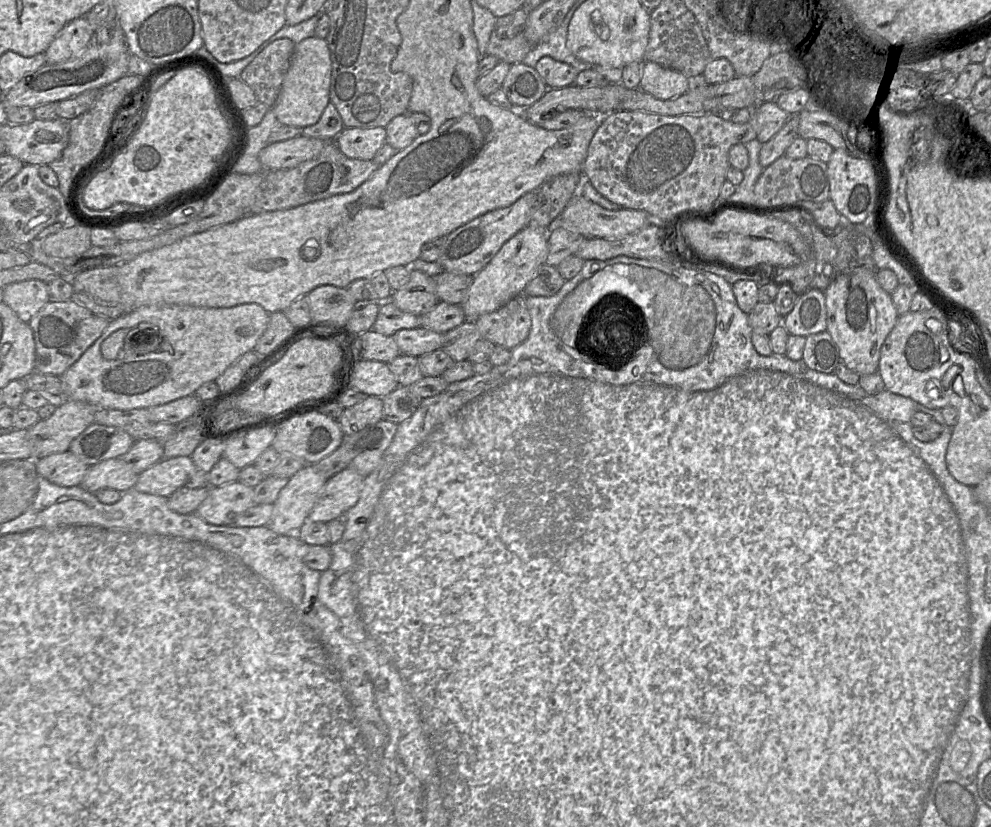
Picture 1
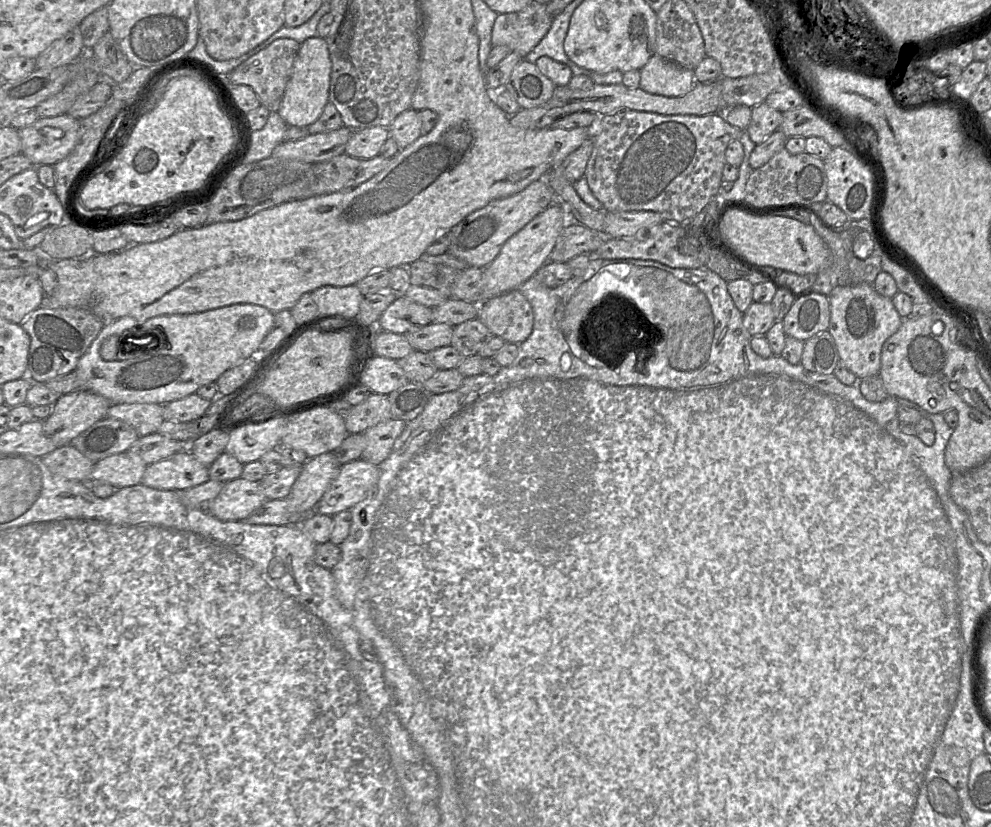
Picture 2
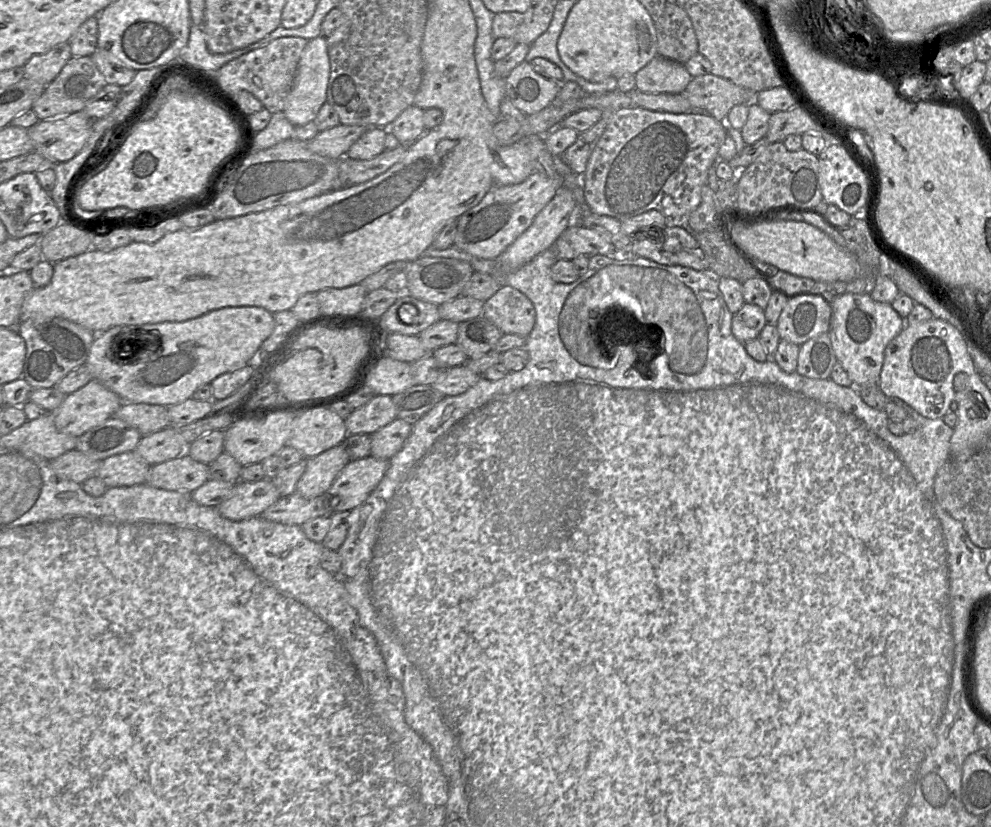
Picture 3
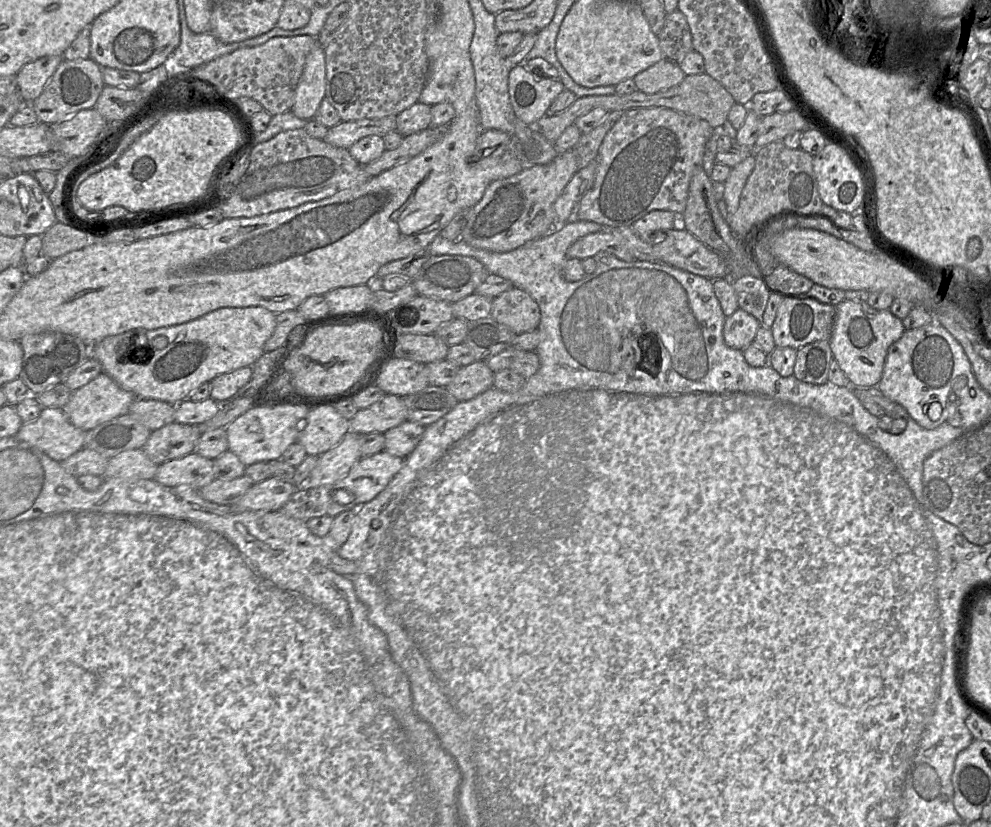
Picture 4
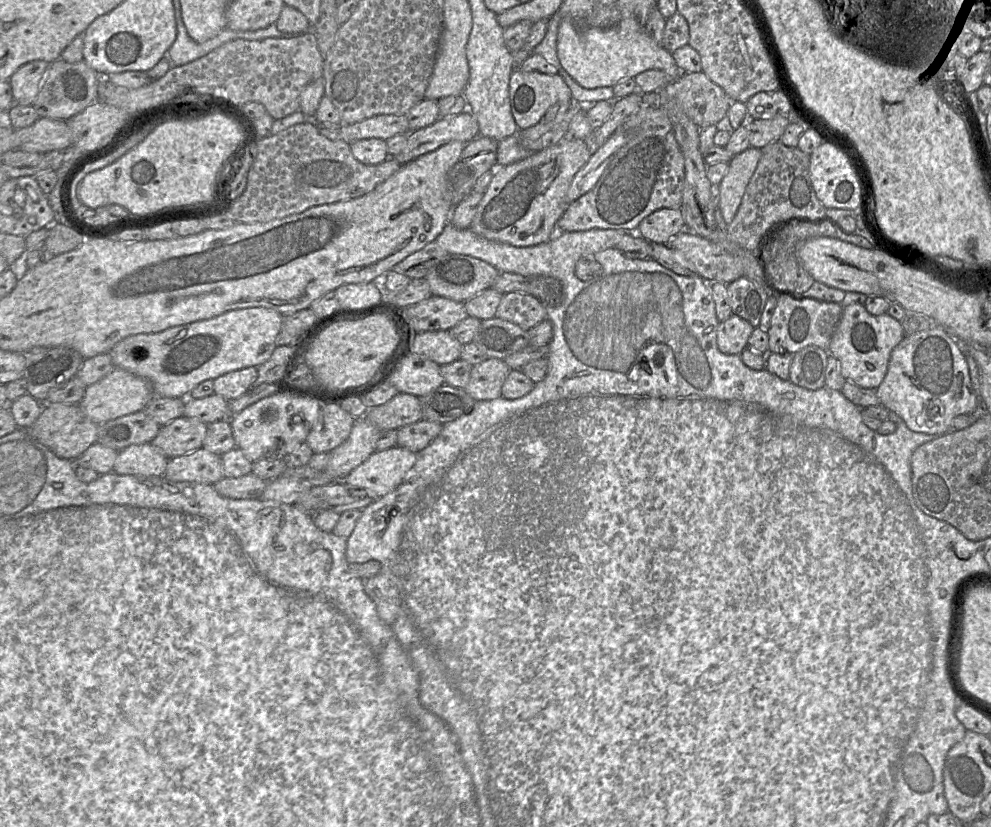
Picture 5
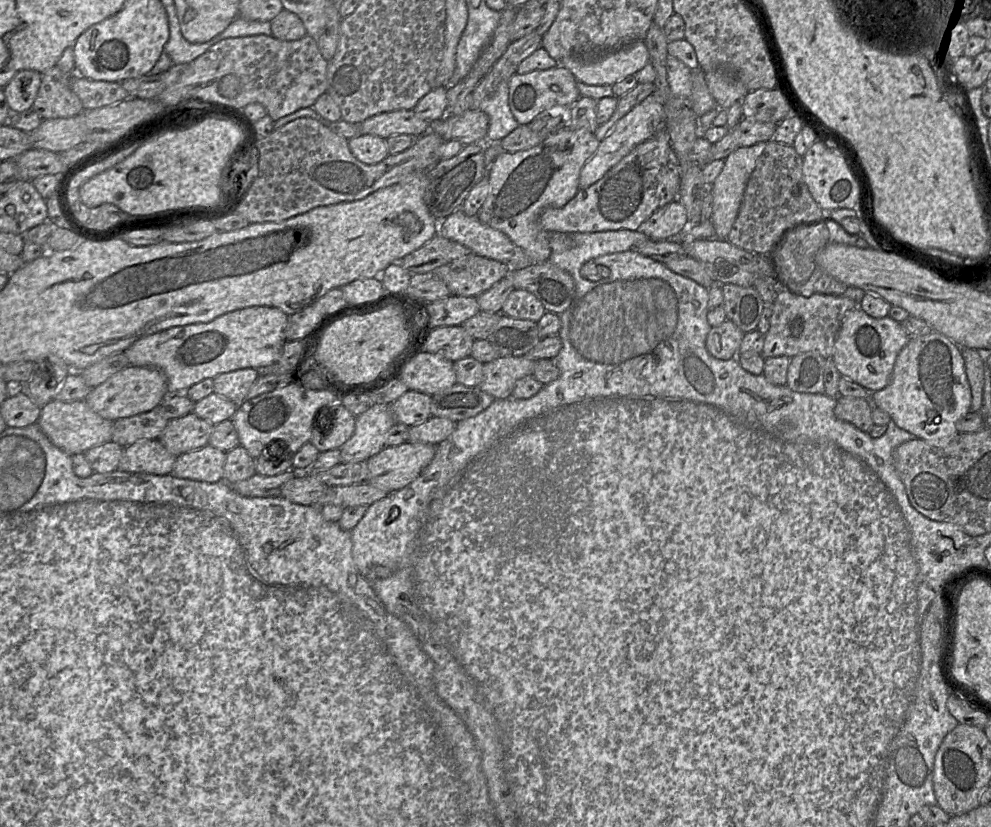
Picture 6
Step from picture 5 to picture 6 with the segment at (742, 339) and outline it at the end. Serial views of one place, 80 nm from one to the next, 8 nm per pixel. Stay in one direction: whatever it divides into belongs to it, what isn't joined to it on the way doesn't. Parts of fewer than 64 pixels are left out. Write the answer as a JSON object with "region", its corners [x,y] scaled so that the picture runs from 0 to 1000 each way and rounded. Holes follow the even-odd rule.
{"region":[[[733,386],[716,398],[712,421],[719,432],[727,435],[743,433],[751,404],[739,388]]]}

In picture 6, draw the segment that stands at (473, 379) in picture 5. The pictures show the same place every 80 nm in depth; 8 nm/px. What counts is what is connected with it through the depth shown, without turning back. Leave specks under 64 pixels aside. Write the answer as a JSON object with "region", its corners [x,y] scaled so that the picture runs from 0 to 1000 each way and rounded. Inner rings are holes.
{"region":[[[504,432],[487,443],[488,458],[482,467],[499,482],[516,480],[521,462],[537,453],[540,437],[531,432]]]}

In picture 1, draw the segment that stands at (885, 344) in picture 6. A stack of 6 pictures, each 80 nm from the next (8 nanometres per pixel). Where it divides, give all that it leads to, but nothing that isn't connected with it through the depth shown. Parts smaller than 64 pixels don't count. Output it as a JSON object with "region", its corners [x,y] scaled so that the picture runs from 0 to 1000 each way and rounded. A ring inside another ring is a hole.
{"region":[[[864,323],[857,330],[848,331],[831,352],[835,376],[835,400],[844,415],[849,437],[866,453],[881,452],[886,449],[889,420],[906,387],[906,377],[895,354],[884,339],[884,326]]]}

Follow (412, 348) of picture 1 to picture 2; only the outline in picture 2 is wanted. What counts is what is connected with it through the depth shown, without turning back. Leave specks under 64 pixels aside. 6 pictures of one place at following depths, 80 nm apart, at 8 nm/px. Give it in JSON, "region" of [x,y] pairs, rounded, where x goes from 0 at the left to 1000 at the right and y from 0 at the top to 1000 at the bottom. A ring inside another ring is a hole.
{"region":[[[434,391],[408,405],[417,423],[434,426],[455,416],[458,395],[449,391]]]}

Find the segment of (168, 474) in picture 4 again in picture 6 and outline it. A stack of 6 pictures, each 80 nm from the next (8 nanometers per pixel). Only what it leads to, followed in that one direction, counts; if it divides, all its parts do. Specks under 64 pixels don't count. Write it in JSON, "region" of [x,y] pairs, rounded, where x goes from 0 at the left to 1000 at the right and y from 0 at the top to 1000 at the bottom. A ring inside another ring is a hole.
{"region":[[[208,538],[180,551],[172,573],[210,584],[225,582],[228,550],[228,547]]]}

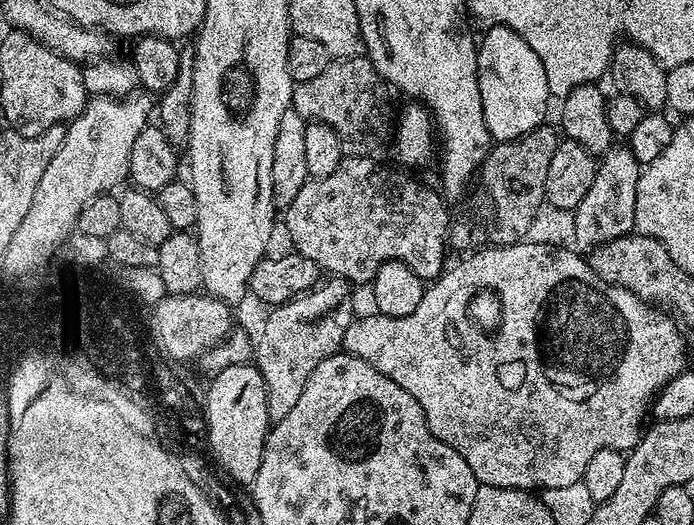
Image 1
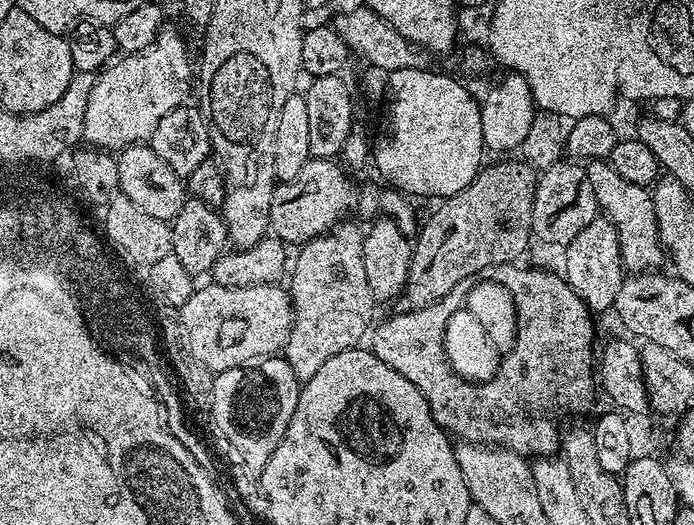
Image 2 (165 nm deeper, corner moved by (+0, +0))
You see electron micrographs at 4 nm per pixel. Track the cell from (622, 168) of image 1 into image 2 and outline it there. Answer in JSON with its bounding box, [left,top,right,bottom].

• _Work instructions_
All lines from the one that has "Image 2 (165" through the end of the material above should be returned exactly; omit the rest.

• _Answer box_
Image 2 (165 nm deeper, corner moved by (+0, +0))
You see electron micrographs at 4 nm per pixel. Track the cell from (622, 168) of image 1 into image 2 and outline it there. Answer in JSON with its bounding box, [left,top,right,bottom].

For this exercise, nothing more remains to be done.